Introduction: Patients with atrial fibrillation (AF) continue to face thrombotic risks even after the left atrial appendages (LAA) have been occluded, which may manifest as silent cerebral embolisms (SCEs). Half-dose anticoagulation (Hd-OAC) is a pathophysiologically more reasonable therapy in addressing this issue than antithrombotic therapy, but it still lacks strong evidence. Methods: The trial (NCT05671276) is a multicenter, randomized controlled trial comparing the efficacy of two antithrombotic strategies (Hd-OAC therapy vs. standard antithrombotic therapy) in AF patients after left atrial appendages occlusion (LAAO).
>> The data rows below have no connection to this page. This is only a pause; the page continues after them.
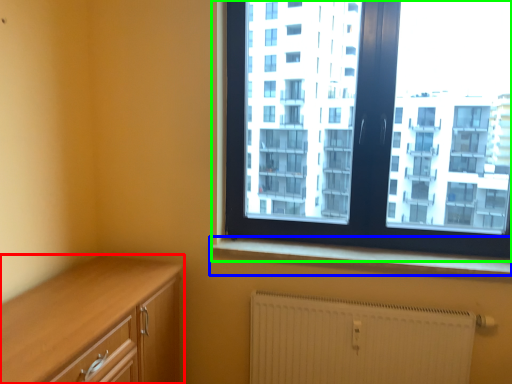
Question: Estimate the real-world distances between objects in this image. Which object is farther from cabinetry (highlighted by a red box), window sill (highlighted by a blue box) or window (highlighted by a green box)?

Choices:
 (A) window sill
 (B) window

Answer: (B)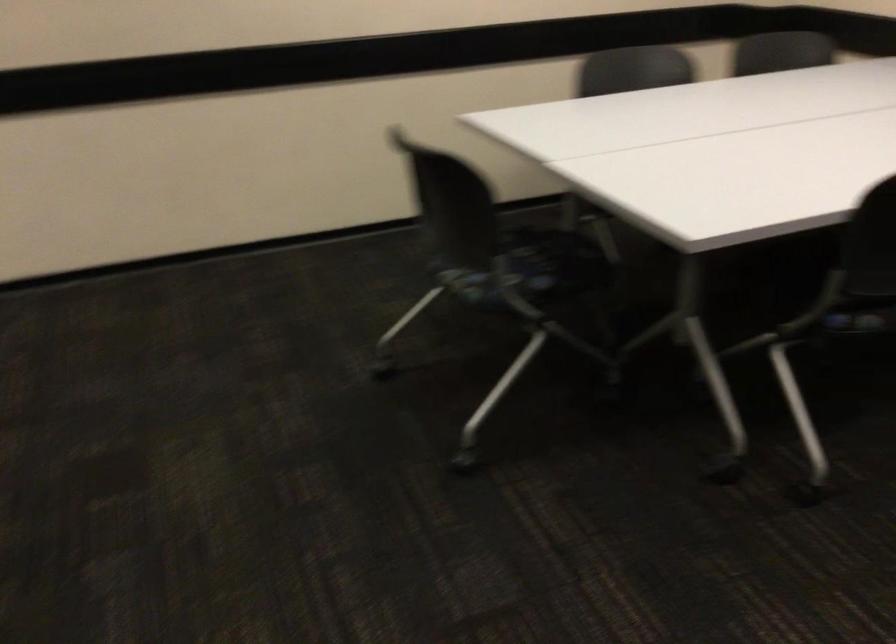
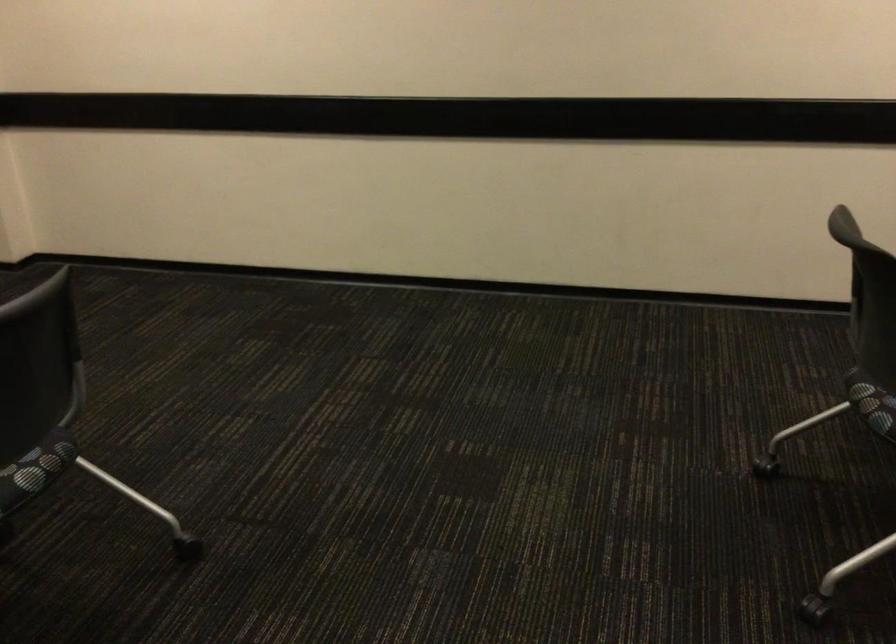
In the second image, find the point that corresponds to the point at 457,289 in the first image.

(874, 408)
The primary endpoint is the incidence of newly detected SCEs on any magnetic resonance imaging conducted during the follow-up period. The secondary endpoints are (1) more than two new SCEs during the follow-up, their size and distribution, (2) cognitive function, and (3) a composite endpoint of all-cause mortality, clinical thromboembolic events, and major bleeding events. Follow-up is scheduled at 90±15 days, 180±15 days, and 365±15 days after LAAO. Conclusions: This trial aims to determine whether Hd-OAC therapy can reduce the incidence of SCE and protect cognitive function in patients who have successfully undergone LAAO, compared to standard antithrombotic therapy. Trial Registration: ClinicalTrials.gov: NCT05671276.